BEGIN Extracted material

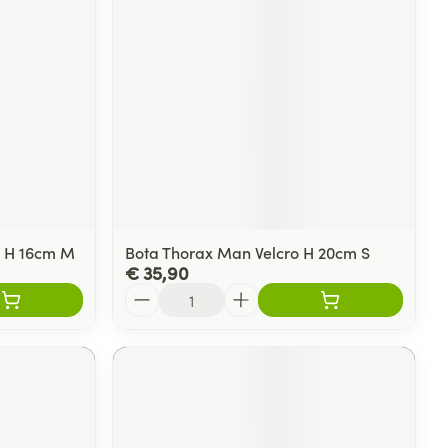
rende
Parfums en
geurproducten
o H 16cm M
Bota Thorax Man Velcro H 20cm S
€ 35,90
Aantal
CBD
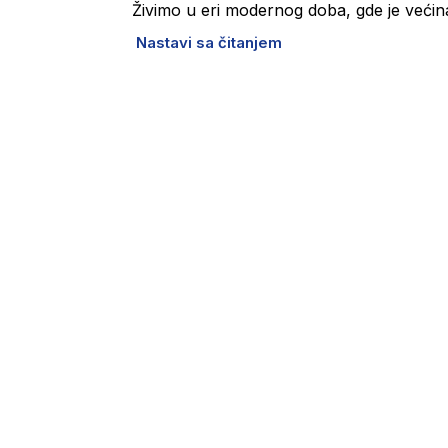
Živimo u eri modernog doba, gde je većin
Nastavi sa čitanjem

END Extracted material

**Your objective:** Take the line containing "Bota Thorax Man Velcro H 20cm S" and all lines after it to the end of the data above, and reproduce them exactly, leaving out pictures. Nothing else belongs in the copy.

**Solved exercise:**
Bota Thorax Man Velcro H 20cm S
€ 35,90
Aantal
CBD
Živimo u eri modernog doba, gde je većin
Nastavi sa čitanjem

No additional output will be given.